Border Samuel P, Ginley Brandon, Tomaszewski John E, Sarder Pinaki
Department of Pathology & Anatomical Sciences University at Buffalo.
Proc SPIE Int Soc Opt Eng. 2022 Feb-Mar;12039. doi: 10.1117/12.2613503. Epub 2022 Apr 4.
The incorporation of automated computational tools has a great amount of potential to positively influence the field of pathology. However, pathologists and regulatory agencies are reluctant to trust the output of complex models such as Convolutional Neural Networks (CNNs) due to their usual implementation as black-box tools. Increasing the interpretability of quantitative analyses is a critical line of research in order to increase the adoption of modern Machine Learning (ML) pipelines in clinical environments. Towards that goal, we present , a Graphical User Interface (GUI) designed to facilitate quantitative assessments of datasets of annotated histological compartments. Additionally, we introduce the use of hand-engineered feature visualizations to highlight regions within each structure that contribute to particular feature values.

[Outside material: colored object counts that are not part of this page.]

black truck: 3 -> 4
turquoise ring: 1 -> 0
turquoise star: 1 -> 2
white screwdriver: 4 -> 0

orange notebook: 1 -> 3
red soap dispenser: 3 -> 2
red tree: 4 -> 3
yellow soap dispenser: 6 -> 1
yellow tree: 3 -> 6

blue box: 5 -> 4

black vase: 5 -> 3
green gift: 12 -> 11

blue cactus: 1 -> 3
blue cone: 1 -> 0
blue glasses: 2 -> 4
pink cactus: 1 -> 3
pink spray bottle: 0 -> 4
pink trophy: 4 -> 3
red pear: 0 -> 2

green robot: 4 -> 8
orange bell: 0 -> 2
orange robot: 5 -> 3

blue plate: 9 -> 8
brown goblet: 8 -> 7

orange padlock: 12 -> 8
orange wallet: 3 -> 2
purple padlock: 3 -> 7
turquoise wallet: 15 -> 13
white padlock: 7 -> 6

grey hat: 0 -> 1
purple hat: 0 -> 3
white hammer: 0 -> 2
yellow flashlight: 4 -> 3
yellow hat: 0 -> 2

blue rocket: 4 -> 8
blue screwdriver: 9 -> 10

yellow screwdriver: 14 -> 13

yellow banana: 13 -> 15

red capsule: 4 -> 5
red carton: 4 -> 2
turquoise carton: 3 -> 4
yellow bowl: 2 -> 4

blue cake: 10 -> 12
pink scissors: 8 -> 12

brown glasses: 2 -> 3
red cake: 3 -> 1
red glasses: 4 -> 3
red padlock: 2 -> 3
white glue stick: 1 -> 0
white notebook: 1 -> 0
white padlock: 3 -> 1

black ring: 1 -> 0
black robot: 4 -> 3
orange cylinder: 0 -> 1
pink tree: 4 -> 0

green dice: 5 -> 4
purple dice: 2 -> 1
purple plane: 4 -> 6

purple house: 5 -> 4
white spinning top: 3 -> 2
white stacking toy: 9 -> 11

These feature visualizations can then be paired with feature hierarchy determinations in order to view which regions within an image are significant to a particular sub-group within the dataset. As a use case, we analyzed a dataset of old and young mouse kidney sections with glomeruli annotated. We highlight some of the functional components within that allow non-computational experts to efficiently navigate a new dataset as well as allowing for easier transition to downstream computational analyses.
自动化计算工具的融入有很大潜力对病理学领域产生积极影响。然而,病理学家和监管机构不愿信任诸如卷积神经网络(CNN)等复杂模型的输出结果,因为它们通常作为黑箱工具来使用。提高定量分析的可解释性是一项关键的研究方向,以便在临床环境中增加现代机器学习(ML)流程的采用率。为了实现这一目标,我们展示了一个图形用户界面(GUI),其设计目的是便于对带注释的组织学区域数据集进行定量评估。此外,我们引入了手工设计的特征可视化方法,以突出每个结构中对特定特征值有贡献的区域。然后,这些特征可视化可以与特征层次确定相结合,以便查看图像中的哪些区域对数据集中的特定子组具有重要意义。作为一个用例,我们分析了一个带有注释肾小球的老年和幼年小鼠肾脏切片数据集。我们突出了其中一些功能组件,这些组件使非计算专家能够有效地浏览新数据集,并便于向下游计算分析过渡。